---------- RECORDS FOR PROCESSING

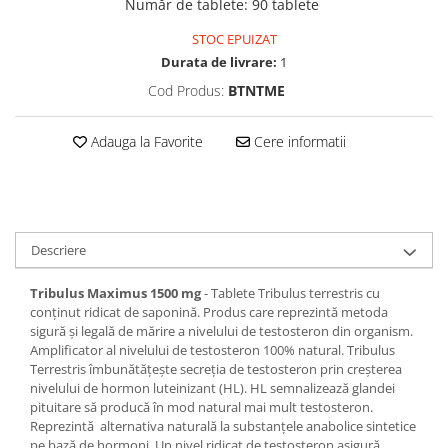
Număr de tablete
:
90 tablete
STOC EPUIZAT
Durata de livrare:
1
Cod Produs:
BTNTME
Adauga la Favorite
Cere informatii
Descriere
Tribulus Maximus 1500 mg
- Tablete Tribulus terrestris cu
conținut ridicat de saponină. Produs care reprezintă metoda
sigură şi legală de mărire a nivelului de testosteron din organism.
Amplificator al nivelului de testosteron 100% natural. Tribulus
Terrestris îmbunătăţeşte secreţia de testosteron prin creşterea
nivelului de hormon luteinizant (HL). HL semnalizează glandei
pituitare să producă în mod natural mai mult testosteron.
Reprezintă alternativa naturală la substanţele anabolice sintetice
pe bază de hormoni. Un nivel ridicat de testosteron asigură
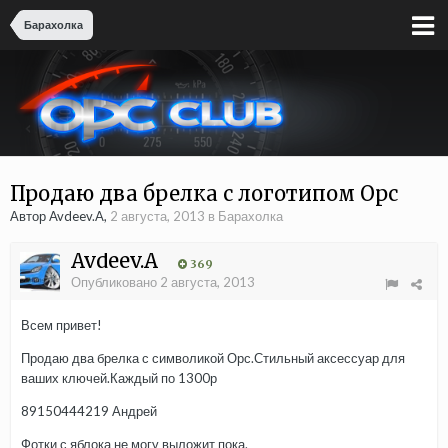
Барахолка
Продаю два брелка с логотипом Орс
Автор Avdeev.A,
2 августа, 2013
в
Барахолка
Avdeev.A
369
Опубликовано
2 августа, 2013
Всем привет!
Продаю два брелка с символикой Орс.Стильный аксессуар для
ваших ключей.Каждый по 1300р
89150444219 Андрей
Фотки с яблока не могу выложит пока.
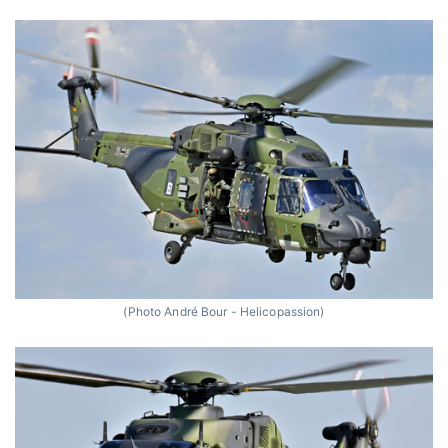
(Photo André Bour - Helicopassion)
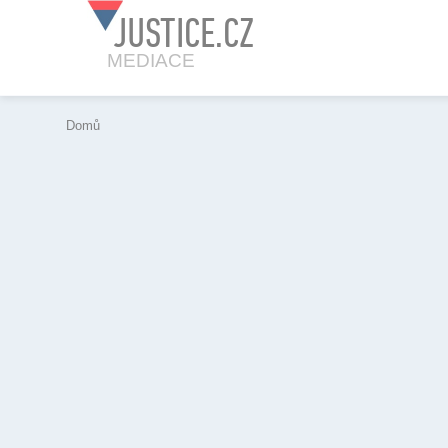
JUSTICE.CZ
MEDIACE
Domů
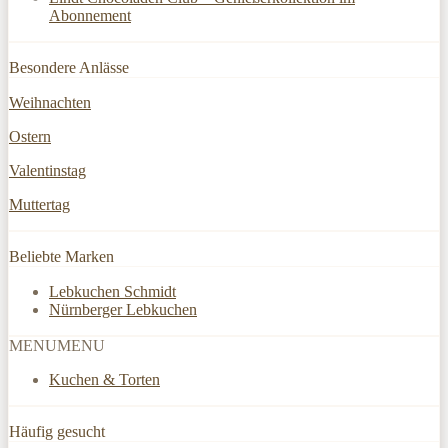
Abonnement
Besondere Anlässe
Weihnachten
Ostern
Valentinstag
Muttertag
Beliebte Marken
Lebkuchen Schmidt
Nürnberger Lebkuchen
MENU
MENU
Kuchen & Torten
Häufig gesucht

--------------------

TASK DESCRIPTION: Reproduce every entry above exactly, and omit the pictures.

REPLY TO THE EXERCISE:
Număr de tablete
:
90 tablete
STOC EPUIZAT
Durata de livrare:
1
Cod Produs:
BTNTME
Adauga la Favorite
Cere informatii
Descriere
Tribulus Maximus 1500 mg
- Tablete Tribulus terrestris cu
conținut ridicat de saponină. Produs care reprezintă metoda
sigură şi legală de mărire a nivelului de testosteron din organism.
Amplificator al nivelului de testosteron 100% natural. Tribulus
Terrestris îmbunătăţeşte secreţia de testosteron prin creşterea
nivelului de hormon luteinizant (HL). HL semnalizează glandei
pituitare să producă în mod natural mai mult testosteron.
Reprezintă alternativa naturală la substanţele anabolice sintetice
pe bază de hormoni. Un nivel ridicat de testosteron asigură
Барахолка
Продаю два брелка с логотипом Орс
Автор Avdeev.A,
2 августа, 2013
в
Барахолка
Avdeev.A
369
Опубликовано
2 августа, 2013
Всем привет!
Продаю два брелка с символикой Орс.Стильный аксессуар для
ваших ключей.Каждый по 1300р
89150444219 Андрей
Фотки с яблока не могу выложит пока.
(Photo André Bour - Helicopassion)
JUSTICE.CZ
MEDIACE
Domů
Abonnement
Besondere Anlässe
Weihnachten
Ostern
Valentinstag
Muttertag
Beliebte Marken
Lebkuchen Schmidt
Nürnberger Lebkuchen
MENU
MENU
Kuchen & Torten
Häufig gesucht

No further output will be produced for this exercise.